_Extracted records_
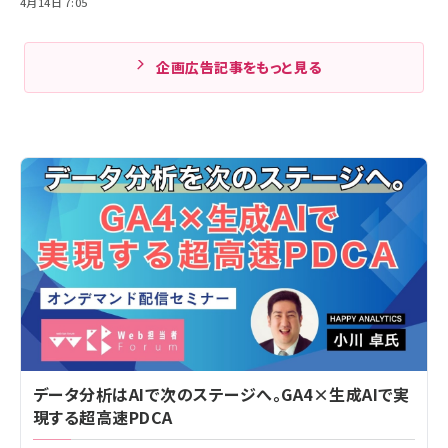
4月14日 7:05
企画広告記事をもっと見る
データ分析はAIで次のステージへ。GA4×生成AIで実
現する超高速PDCA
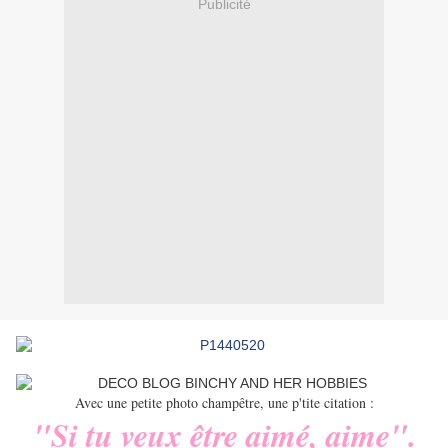
Publicité
Avec une petite photo champêtre, une p'tite citation :
"Si tu veux être aimé, aime".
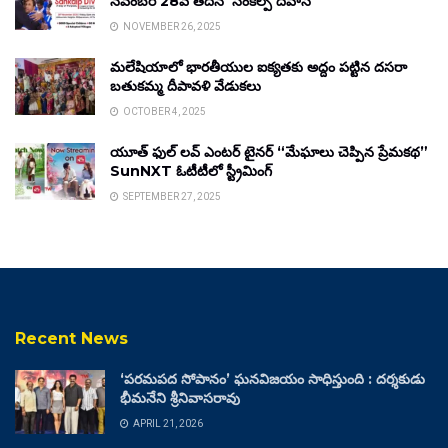
నవంబర్ 28వ తేదీన ‘సంకల్ప్ దివాస్’
NOVEMBER 26, 2025
మలేషియాలో భారతీయుల ఐక్యతకు అద్దం పట్టిన దసరా
బతుకమ్మ దీపావళి వేడుకలు
OCTOBER 4, 2025
యూత్ ఫుల్ లవ్ ఎంటర్ టైనర్ “మేఘాలు చెప్పిన ప్రేమకథ”
SunNXT ఓటీటీలో స్ట్రీమింగ్
SEPTEMBER 27, 2025
Recent News
‘పరమపద సోపానం’ ఘనవిజయం సాధిస్తుంది : దర్శకుడు
భీమనేని శ్రీనివాసరావు
APRIL 21, 2026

_What you have to do_
Reproduce the text of the listing above with "Recent News" switched to "Latest News" and all else left unchanged. Omit the pictures.

_Answer box_
4月14日 7:05
企画広告記事をもっと見る
データ分析はAIで次のステージへ。GA4×生成AIで実
現する超高速PDCA
Publicité
Avec une petite photo champêtre, une p'tite citation :
"Si tu veux être aimé, aime".
నవంబర్ 28వ తేదీన ‘సంకల్ప్ దివాస్’
NOVEMBER 26, 2025
మలేషియాలో భారతీయుల ఐక్యతకు అద్దం పట్టిన దసరా
బతుకమ్మ దీపావళి వేడుకలు
OCTOBER 4, 2025
యూత్ ఫుల్ లవ్ ఎంటర్ టైనర్ “మేఘాలు చెప్పిన ప్రేమకథ”
SunNXT ఓటీటీలో స్ట్రీమింగ్
SEPTEMBER 27, 2025
Latest News
‘పరమపద సోపానం’ ఘనవిజయం సాధిస్తుంది : దర్శకుడు
భీమనేని శ్రీనివాసరావు
APRIL 21, 2026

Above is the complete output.